The director general of the International Monetary Fund, in the text of his speech prepared for today's speech at the Goethe University in Frankfurt, said that "the recovery of the world economy continues but remains too slow, too fragile" - Words of praise for Draghi and Merkel.

IMF: "EU risks on jobs and investments"

The recovery of the world economy continues but remains "too slow, too fragile, with the risks to its stability increasing". He says it Christine Lagarde, the managing director of the International Monetary Fund, in the text of his speech prepared for today's speech at the Goethe University in Frankfurt. In the Eurozone, he warns Lagarde, "low investment, high unemployment and weak budgets weigh on growth". For the French economist, the nations of the Eurozone "can implement better policies for training and for facilitating contacts between those offering employment and those looking for it in order to help more people find a job, especially young people".

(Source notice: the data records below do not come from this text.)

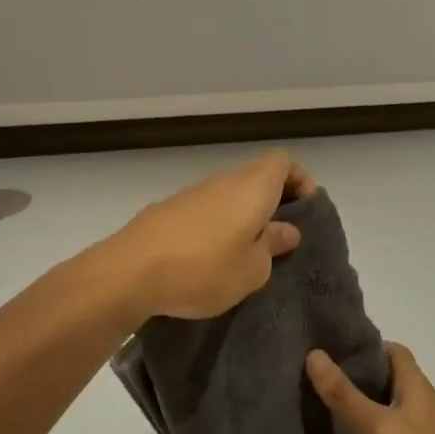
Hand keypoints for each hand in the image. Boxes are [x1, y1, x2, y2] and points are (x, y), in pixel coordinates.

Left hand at [107, 151, 315, 320]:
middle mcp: (222, 181)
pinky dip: (216, 224)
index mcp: (251, 188)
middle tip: (280, 239)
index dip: (300, 181)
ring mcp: (191, 193)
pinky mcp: (166, 210)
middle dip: (273, 202)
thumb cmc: (203, 270)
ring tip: (247, 253)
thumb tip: (286, 229)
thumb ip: (273, 245)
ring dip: (243, 215)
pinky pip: (204, 209)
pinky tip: (210, 259)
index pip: (283, 162)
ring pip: (229, 193)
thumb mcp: (252, 269)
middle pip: (256, 176)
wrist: (129, 272)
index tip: (305, 213)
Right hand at [306, 343, 434, 433]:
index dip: (367, 345)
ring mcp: (429, 428)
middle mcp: (424, 400)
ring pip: (395, 404)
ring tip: (333, 408)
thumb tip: (313, 354)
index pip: (393, 350)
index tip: (335, 350)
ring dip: (369, 403)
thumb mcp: (379, 427)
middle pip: (392, 376)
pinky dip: (379, 429)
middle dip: (361, 374)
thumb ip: (345, 395)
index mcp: (415, 384)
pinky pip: (399, 430)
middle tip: (325, 379)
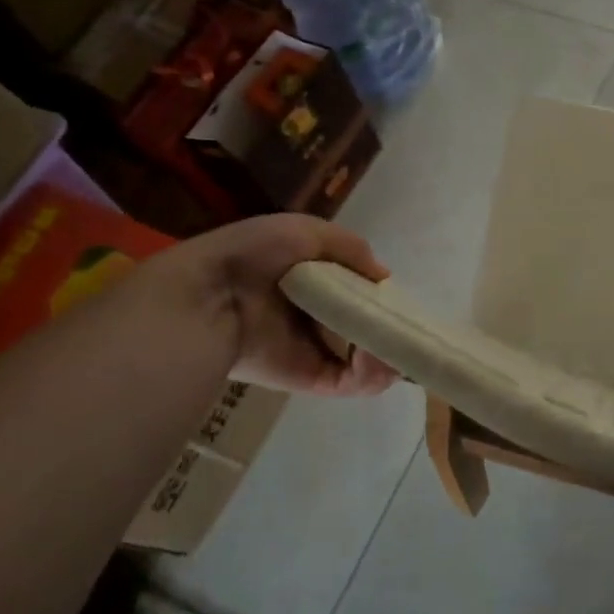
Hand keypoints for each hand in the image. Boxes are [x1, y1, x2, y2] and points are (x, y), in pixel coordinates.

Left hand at [146, 214, 399, 396]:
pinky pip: (353, 382)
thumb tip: (383, 277)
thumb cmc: (254, 255)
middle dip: (392, 329)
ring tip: (395, 345)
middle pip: (367, 328)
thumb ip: (350, 248)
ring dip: (390, 353)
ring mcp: (316, 351)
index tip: (400, 300)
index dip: (381, 298)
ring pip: (368, 359)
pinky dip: (373, 374)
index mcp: (313, 283)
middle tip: (406, 328)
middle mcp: (317, 318)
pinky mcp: (312, 379)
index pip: (358, 294)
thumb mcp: (305, 231)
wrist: (208, 296)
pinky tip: (377, 357)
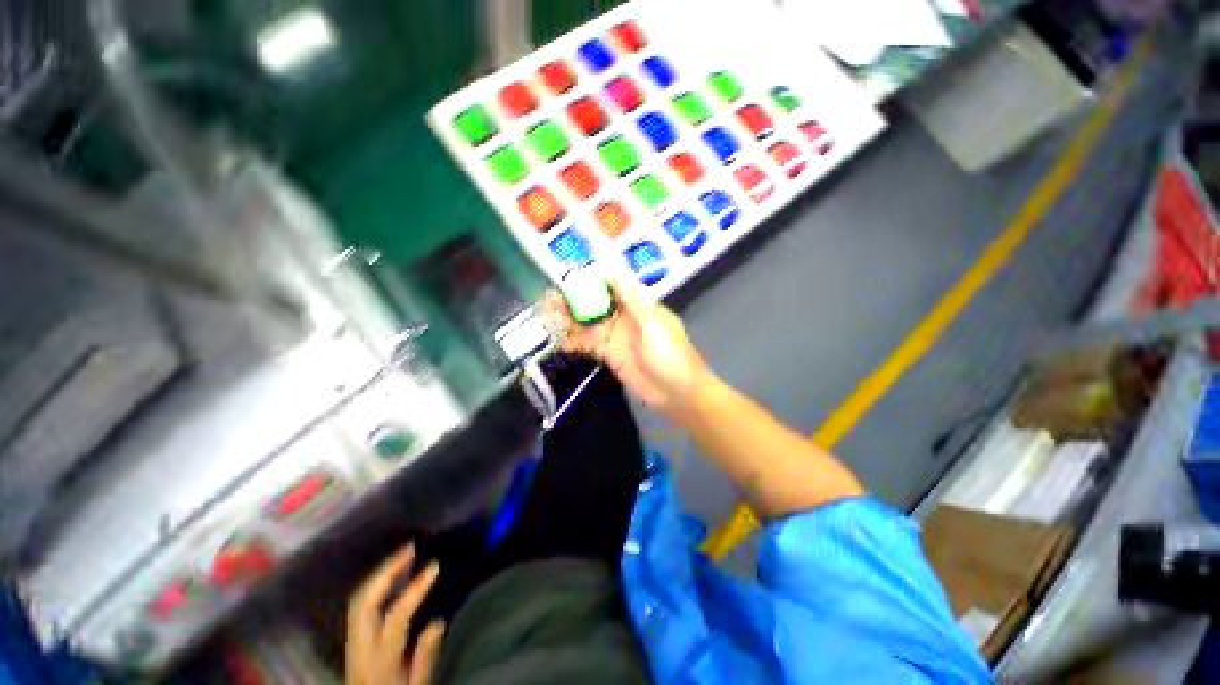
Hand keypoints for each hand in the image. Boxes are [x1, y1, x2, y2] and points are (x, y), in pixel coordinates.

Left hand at [346, 544, 444, 684]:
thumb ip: (425, 657)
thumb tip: (438, 621)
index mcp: (379, 659)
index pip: (396, 616)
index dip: (415, 589)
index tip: (434, 566)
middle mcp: (360, 646)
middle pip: (365, 603)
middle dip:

Christine Lagarde also praised Mario Draghi and the European Central Bank. The director general of the International Monetary Fund "praises" the governor of the Eurotower "for the steps taken to improve confidence and financial conditions in the euro area, steps that will further support the recovery". The reference is to the additional stimuli announced on 10 March by the ECB, including an expansion of the bond purchase plan and a further negative cut in the rates imposed on the deposits of credit institutions with its coffers: "Consider the recent introduction of negative by the ECB and the Bank of Japan (made at the end of January for the first time in the history of the Japanese institution, ed) as positive in the current circumstances even if it is not without side effects that deserve attention". Lagarde defines the decision taken by the Federal Reserve last December as "appropriate", when it raised interest rates for the first time since June 2006 to 0,25-0,50% from 0-0,25%, as well as the commitment of the US central bank to act on the basis of the trend of macroeconomic data. 

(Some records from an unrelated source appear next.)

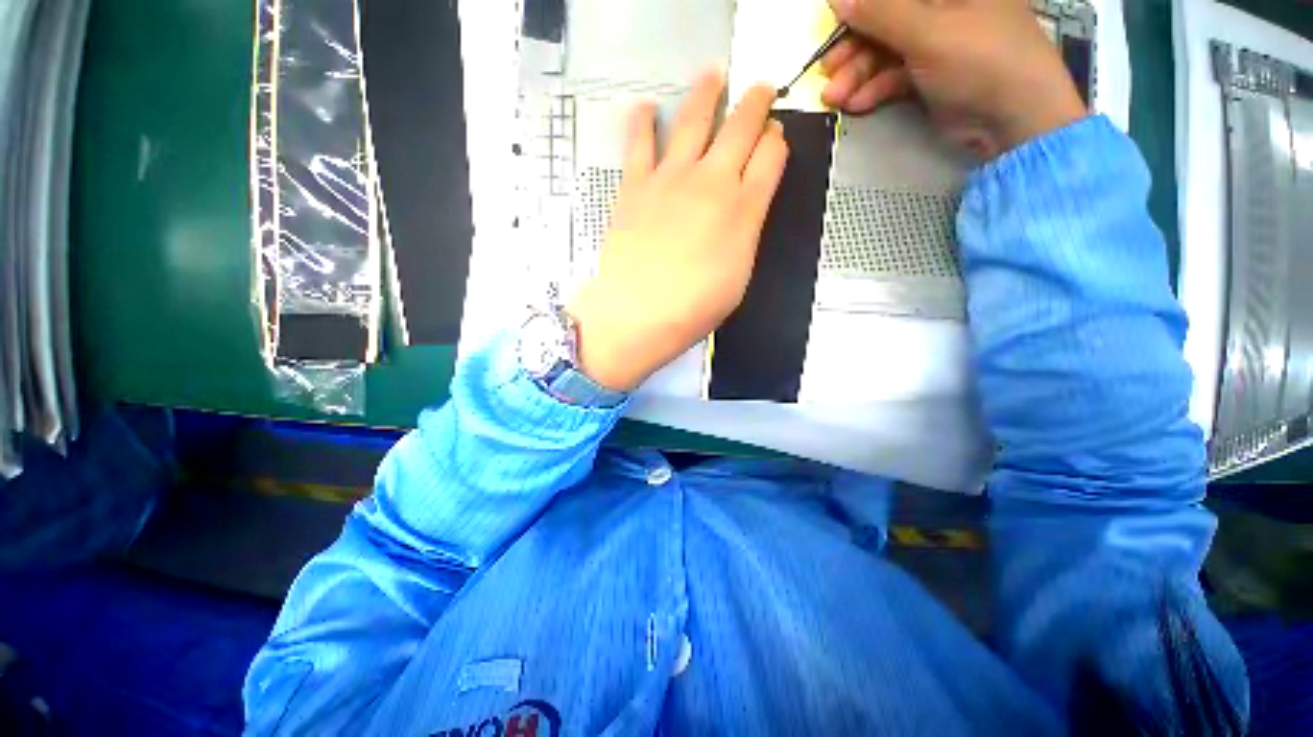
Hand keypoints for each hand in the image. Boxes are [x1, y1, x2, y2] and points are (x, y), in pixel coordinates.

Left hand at [565, 71, 788, 391]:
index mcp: (745, 209)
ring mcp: (671, 178)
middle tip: (760, 89)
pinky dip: (642, 121)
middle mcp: (712, 182)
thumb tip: (744, 207)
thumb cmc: (695, 307)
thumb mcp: (739, 277)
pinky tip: (644, 108)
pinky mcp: (636, 186)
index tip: (774, 137)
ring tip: (713, 75)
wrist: (641, 312)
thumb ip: (745, 234)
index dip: (776, 141)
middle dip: (755, 103)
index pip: (771, 156)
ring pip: (694, 120)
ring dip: (707, 93)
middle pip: (741, 127)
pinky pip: (640, 143)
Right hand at [821, 0, 1086, 158]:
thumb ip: (880, 13)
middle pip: (888, 19)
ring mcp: (939, 41)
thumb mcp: (927, 31)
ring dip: (858, 75)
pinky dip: (875, 90)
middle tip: (828, 71)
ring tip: (835, 99)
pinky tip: (857, 104)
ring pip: (887, 51)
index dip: (864, 6)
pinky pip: (895, 75)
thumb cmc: (981, 59)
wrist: (1012, 119)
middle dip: (855, 48)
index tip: (836, 22)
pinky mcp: (932, 74)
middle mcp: (946, 7)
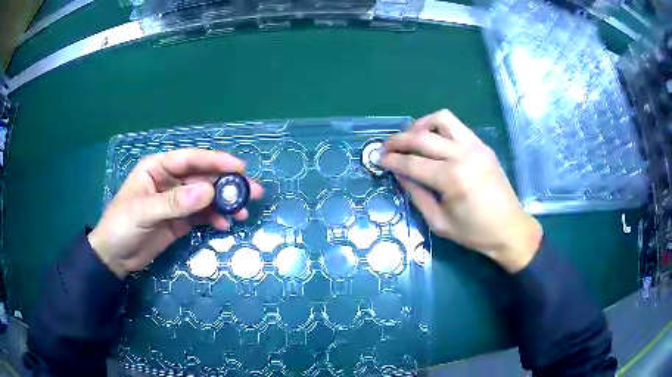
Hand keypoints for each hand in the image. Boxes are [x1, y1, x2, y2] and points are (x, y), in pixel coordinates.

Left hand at [88, 149, 262, 277]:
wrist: (115, 257)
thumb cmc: (122, 226)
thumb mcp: (144, 212)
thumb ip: (175, 202)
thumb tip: (209, 192)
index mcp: (158, 168)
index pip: (190, 159)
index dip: (215, 161)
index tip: (239, 168)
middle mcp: (170, 181)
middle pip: (203, 178)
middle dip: (227, 185)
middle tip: (252, 193)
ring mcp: (177, 202)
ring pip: (206, 197)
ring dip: (225, 204)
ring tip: (243, 213)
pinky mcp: (180, 221)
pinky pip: (202, 216)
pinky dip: (215, 220)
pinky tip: (225, 226)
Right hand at [381, 110, 541, 272]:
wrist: (509, 228)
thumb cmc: (474, 233)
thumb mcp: (439, 222)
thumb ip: (416, 195)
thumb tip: (399, 175)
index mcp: (452, 179)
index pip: (412, 163)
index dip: (392, 161)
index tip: (378, 159)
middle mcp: (462, 155)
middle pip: (422, 138)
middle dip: (398, 140)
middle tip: (385, 147)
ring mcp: (475, 146)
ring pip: (441, 119)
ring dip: (420, 125)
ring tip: (410, 138)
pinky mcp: (482, 145)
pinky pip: (456, 126)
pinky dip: (439, 128)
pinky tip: (433, 141)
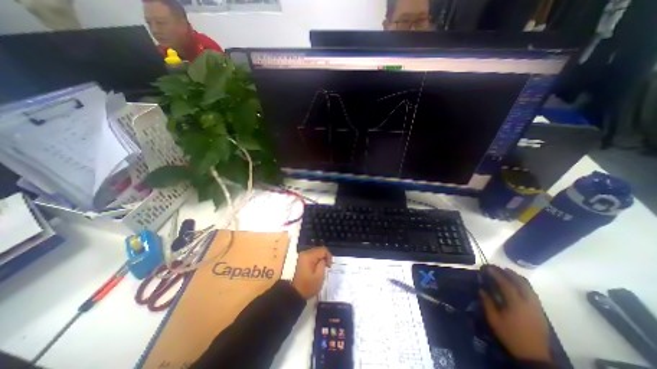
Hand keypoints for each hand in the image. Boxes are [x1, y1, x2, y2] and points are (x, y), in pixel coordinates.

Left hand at [292, 247, 333, 297]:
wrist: (295, 293)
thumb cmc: (308, 286)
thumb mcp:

The director general of the International Monetary Fund also praised the German chancellor Angela Merkel and the German people "for their leadership" in a challenge - that of the refugee crisis - "difficult but enormously important". In the text of her speech prepared for today's speech at the Goethe University in Frankfurt (Germany), the woman head of the Washington institute says she "saw with my own eyes the respect that Germany has earned in the world for his profoundly human approach to the issue of refugees", who since last year have been welcomed "in large numbers" in countries such as Jordan, Lebanon, Turkey and some European countries (Lagarde does not mention Italy or Greece).